* _Work required_
What you give back should be exactly the opening lines of the data, ending with the line that contains "beschikbaarheidsgroepen in Microsoft" and including it.

* _Source data_
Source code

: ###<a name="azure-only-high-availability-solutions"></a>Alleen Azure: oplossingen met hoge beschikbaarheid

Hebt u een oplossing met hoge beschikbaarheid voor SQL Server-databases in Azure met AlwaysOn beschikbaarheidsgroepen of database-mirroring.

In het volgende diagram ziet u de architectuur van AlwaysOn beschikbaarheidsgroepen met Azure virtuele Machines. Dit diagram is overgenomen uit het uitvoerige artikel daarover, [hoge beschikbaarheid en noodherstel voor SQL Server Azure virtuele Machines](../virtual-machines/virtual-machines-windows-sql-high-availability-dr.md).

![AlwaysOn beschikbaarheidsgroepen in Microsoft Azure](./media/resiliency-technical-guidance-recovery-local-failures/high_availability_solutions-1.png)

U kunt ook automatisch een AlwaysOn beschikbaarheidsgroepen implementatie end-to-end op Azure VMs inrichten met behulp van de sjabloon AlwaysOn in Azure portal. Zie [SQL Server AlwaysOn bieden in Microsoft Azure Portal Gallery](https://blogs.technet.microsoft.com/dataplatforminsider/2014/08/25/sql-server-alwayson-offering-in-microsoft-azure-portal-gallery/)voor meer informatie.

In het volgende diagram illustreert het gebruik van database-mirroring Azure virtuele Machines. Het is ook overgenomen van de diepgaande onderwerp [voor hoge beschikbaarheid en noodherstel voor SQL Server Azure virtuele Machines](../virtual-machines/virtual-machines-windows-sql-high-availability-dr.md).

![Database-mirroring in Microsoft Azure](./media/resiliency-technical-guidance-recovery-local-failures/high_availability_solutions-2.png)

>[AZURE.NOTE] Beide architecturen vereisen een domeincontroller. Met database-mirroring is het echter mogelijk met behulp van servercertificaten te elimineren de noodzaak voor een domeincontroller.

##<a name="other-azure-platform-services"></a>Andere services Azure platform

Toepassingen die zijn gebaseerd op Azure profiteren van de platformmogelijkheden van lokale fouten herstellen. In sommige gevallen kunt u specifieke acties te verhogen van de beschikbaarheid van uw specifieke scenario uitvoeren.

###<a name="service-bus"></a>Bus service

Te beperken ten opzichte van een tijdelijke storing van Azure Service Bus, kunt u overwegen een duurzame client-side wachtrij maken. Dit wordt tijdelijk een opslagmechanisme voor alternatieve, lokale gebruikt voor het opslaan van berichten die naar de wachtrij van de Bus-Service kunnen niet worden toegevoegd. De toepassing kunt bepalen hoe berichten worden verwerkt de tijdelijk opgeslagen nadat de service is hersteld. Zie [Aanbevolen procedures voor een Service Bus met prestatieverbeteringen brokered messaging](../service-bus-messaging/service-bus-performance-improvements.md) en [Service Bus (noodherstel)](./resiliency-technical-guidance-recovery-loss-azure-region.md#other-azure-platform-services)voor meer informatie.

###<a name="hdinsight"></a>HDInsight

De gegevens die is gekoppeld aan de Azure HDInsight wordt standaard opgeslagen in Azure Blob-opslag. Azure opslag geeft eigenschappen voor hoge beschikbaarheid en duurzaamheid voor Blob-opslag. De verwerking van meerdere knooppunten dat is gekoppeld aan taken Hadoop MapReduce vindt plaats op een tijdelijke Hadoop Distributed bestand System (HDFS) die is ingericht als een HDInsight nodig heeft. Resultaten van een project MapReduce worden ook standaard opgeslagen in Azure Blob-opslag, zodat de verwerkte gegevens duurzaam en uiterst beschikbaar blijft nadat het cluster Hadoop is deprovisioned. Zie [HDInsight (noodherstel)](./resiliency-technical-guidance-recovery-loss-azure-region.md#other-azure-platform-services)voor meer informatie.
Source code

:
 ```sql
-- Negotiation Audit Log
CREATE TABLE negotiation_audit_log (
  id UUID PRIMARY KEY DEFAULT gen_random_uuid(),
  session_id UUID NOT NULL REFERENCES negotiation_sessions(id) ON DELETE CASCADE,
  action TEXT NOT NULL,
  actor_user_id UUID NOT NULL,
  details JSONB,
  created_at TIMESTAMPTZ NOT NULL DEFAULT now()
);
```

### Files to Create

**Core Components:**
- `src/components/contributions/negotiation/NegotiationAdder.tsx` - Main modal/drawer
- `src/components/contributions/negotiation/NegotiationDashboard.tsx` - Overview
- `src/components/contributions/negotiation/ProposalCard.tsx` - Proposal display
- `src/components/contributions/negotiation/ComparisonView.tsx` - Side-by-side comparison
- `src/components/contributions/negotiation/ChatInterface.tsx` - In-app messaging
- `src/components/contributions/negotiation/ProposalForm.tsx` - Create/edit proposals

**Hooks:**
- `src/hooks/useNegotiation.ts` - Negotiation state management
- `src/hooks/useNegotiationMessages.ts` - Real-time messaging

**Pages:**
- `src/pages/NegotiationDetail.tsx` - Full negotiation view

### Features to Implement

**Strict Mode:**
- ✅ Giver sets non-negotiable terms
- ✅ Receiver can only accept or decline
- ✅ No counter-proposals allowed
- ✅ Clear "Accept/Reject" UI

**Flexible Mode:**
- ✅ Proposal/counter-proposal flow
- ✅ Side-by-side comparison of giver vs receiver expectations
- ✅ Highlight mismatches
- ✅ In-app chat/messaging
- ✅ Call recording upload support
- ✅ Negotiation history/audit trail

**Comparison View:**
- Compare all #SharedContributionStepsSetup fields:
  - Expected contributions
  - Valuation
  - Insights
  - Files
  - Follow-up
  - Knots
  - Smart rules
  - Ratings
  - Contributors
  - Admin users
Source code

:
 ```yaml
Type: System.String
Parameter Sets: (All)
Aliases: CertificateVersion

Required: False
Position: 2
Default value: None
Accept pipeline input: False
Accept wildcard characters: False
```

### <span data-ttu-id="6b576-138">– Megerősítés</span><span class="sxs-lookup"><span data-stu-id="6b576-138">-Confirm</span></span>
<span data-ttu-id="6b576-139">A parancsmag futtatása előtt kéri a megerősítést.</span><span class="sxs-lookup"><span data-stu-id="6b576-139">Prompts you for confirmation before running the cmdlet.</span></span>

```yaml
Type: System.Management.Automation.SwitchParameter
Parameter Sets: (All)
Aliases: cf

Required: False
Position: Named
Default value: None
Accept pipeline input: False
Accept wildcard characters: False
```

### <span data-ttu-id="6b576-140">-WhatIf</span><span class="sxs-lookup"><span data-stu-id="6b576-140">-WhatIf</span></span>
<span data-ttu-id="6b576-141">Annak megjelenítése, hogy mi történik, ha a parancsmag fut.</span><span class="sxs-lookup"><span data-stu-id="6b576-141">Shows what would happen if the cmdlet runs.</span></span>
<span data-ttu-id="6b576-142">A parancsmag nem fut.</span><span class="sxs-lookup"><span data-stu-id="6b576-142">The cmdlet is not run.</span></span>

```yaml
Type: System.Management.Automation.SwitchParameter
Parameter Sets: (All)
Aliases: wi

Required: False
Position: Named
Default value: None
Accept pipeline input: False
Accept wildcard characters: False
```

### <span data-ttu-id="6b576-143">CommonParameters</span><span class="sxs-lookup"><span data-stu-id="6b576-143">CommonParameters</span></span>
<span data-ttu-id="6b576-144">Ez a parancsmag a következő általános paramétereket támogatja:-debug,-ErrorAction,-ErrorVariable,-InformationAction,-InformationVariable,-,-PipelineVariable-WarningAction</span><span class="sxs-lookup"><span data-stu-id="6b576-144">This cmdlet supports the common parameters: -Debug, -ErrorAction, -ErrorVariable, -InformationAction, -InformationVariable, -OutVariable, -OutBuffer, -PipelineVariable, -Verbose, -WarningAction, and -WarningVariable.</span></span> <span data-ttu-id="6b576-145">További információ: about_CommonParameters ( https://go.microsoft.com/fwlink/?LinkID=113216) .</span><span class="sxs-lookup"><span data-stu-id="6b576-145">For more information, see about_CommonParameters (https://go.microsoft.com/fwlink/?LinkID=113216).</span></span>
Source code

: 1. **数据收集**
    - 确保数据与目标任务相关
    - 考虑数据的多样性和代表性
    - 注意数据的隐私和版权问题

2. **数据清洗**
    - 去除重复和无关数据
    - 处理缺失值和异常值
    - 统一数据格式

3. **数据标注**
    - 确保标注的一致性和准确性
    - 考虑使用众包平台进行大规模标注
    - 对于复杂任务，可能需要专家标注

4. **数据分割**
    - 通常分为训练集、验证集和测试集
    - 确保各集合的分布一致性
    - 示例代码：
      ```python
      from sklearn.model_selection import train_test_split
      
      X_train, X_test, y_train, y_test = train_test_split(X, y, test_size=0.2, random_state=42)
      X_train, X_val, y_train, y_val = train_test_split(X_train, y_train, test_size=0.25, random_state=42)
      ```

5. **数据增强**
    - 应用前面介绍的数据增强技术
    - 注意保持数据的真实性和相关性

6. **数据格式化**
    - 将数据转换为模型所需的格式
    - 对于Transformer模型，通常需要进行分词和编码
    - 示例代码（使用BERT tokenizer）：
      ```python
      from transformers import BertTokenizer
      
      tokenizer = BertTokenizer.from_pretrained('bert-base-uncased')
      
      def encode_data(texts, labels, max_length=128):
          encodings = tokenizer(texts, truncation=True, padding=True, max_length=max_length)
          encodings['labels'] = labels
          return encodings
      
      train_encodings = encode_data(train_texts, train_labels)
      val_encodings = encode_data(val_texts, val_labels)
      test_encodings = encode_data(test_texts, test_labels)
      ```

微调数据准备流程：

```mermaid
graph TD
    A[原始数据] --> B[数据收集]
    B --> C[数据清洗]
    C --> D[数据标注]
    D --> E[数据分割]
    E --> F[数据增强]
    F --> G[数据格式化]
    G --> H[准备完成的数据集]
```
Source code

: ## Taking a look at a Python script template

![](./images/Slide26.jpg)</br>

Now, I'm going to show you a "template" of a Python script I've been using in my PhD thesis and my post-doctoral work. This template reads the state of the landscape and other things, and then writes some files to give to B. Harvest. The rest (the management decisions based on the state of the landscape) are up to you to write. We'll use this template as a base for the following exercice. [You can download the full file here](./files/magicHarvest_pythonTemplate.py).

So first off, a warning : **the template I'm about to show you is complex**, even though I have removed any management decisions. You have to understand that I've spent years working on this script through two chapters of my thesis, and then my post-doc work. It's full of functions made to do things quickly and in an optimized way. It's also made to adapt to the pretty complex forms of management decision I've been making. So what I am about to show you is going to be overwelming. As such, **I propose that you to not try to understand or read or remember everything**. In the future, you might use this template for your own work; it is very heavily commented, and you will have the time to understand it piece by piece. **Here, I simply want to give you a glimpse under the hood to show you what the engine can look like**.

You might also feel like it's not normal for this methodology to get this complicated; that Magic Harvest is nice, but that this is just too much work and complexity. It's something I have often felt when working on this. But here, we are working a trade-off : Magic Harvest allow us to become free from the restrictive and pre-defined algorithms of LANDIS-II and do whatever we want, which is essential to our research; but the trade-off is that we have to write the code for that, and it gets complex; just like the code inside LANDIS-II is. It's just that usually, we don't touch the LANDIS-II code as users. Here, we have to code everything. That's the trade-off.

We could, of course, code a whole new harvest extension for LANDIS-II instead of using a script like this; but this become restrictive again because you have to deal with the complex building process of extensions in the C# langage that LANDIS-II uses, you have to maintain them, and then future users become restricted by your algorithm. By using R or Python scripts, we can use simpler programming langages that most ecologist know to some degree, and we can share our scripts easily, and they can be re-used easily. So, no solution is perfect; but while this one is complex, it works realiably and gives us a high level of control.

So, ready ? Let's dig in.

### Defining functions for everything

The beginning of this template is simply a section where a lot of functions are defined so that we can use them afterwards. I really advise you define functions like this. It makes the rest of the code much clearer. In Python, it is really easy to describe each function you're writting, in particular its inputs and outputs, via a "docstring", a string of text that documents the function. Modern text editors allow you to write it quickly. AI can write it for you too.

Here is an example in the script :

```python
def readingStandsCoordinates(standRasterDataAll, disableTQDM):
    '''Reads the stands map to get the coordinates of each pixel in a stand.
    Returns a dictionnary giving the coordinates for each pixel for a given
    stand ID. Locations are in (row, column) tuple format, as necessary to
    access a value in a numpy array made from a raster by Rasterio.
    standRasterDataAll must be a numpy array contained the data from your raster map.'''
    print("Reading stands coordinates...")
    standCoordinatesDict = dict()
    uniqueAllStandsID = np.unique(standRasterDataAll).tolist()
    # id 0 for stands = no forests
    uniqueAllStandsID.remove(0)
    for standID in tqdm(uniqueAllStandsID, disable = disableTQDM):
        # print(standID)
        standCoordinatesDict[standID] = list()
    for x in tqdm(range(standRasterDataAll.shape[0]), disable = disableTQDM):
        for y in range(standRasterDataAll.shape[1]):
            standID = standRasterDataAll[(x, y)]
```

* _Worked solution_
Source code

: ###<a name="azure-only-high-availability-solutions"></a>Alleen Azure: oplossingen met hoge beschikbaarheid

Hebt u een oplossing met hoge beschikbaarheid voor SQL Server-databases in Azure met AlwaysOn beschikbaarheidsgroepen of database-mirroring.

In het volgende diagram ziet u de architectuur van AlwaysOn beschikbaarheidsgroepen met Azure virtuele Machines. Dit diagram is overgenomen uit het uitvoerige artikel daarover, [hoge beschikbaarheid en noodherstel voor SQL Server Azure virtuele Machines](../virtual-machines/virtual-machines-windows-sql-high-availability-dr.md).

![AlwaysOn beschikbaarheidsgroepen in Microsoft Azure](./media/resiliency-technical-guidance-recovery-local-failures/high_availability_solutions-1.png)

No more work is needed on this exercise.